Sus dedos se abalanzaron al fin y arrancaron un pedacito.
—Me quedo sólo con este poco —dijo—, pues no soy una ladrona tan grande como dicen.
Luego, cuando ya Aeriel salía, la agarró por la manga.
—Sal a toda prisa de la ciudad, ¿me oyes? El capitán de los bandidos de Arl…, ¿qué va a impedirle echar detrás de ti, en cuanto se le ocurra, y quedarse con la sangre del mar y con la Bestia?
Aeriel echó un vistazo atrás, pero antes de darle tiempo a hablar, la mujer meneó vivamente la cabeza y, bajando mucho la voz, dijo:
—Llevas una compañía muy rara, jovencita, y un bastón no menos raro, y cosas extraordinarias en tu hatillo, pero yo he visto brujas en mi vida y tú no eres ninguna bruja.

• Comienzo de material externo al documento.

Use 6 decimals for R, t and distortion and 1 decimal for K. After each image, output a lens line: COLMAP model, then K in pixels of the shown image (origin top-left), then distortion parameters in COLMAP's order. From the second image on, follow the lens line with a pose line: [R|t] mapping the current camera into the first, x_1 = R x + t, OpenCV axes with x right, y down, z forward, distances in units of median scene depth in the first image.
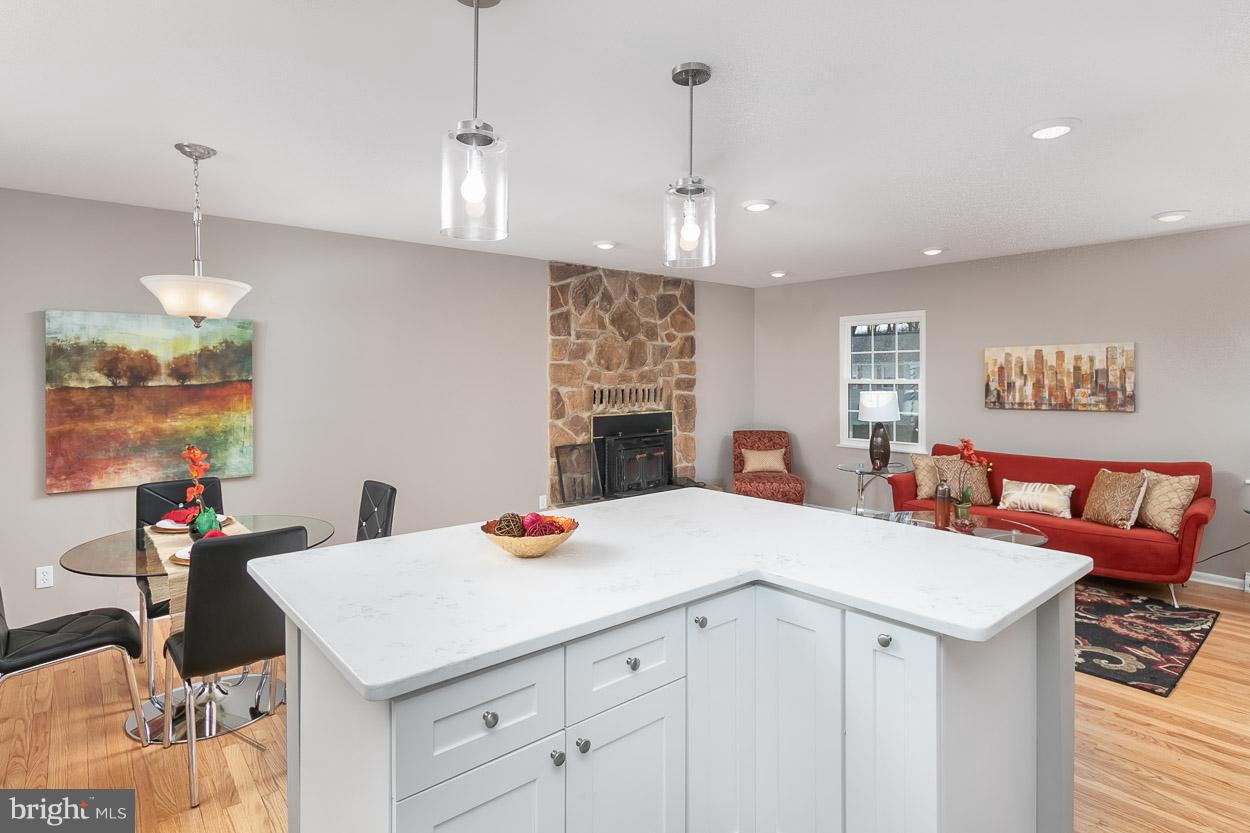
lens RADIAL K [[642.0, 0, 626.1], [0, 642.0, 372.3], [0, 0, 1]] dist [-0.004505, -0.001388]
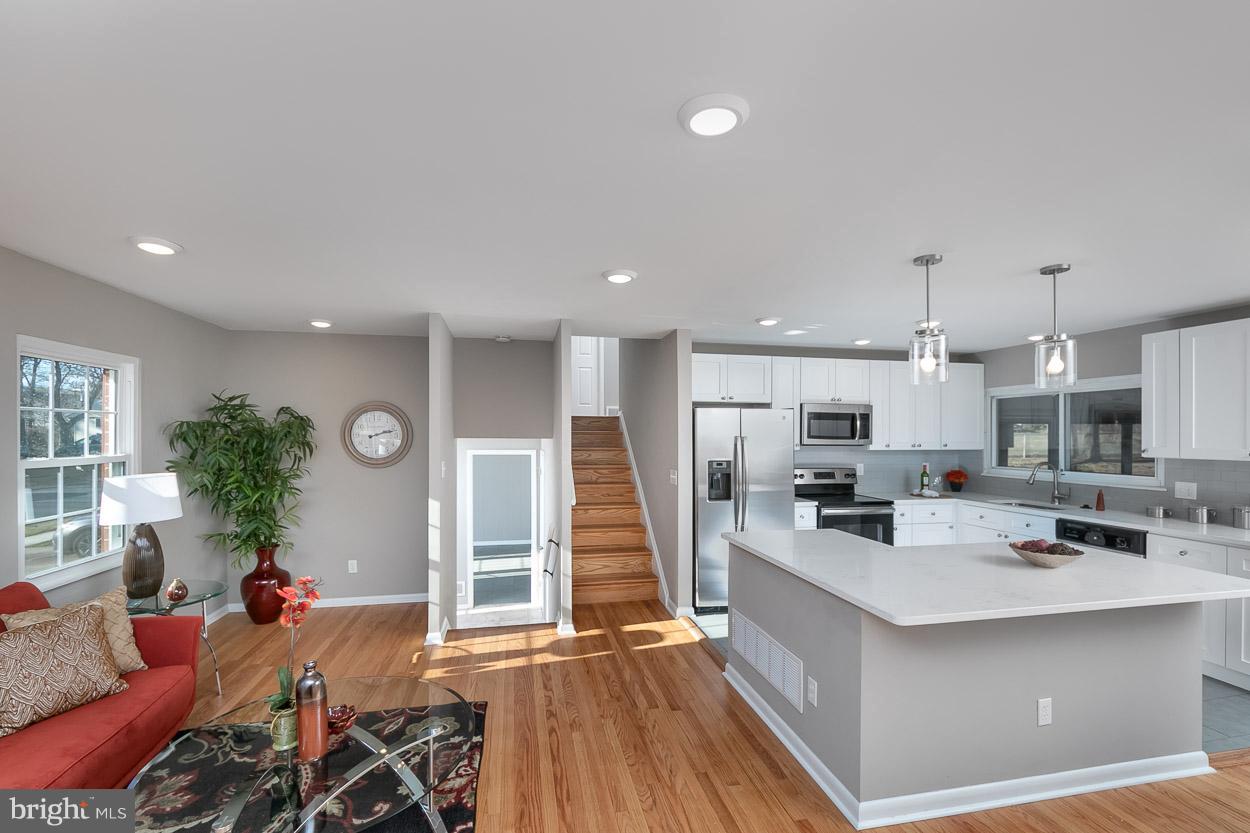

Rio Aeriel a esto con risa parca y comedida, guardando el resto del ámbar gris. Nat y Galnor traspusieron el umbral junto a ella. Aeriel seguía con los ojos puestos en la mesonera.
—Muchas gracias por tu consejo, señora —le dijo—. Lo seguiré.
Sus compañeros la esperaban pasada la puerta, entre las sombras. Tomando a la gárgola por su collar de bronce, Aeriel fue a reunirse con ellos y se internaron en la noche.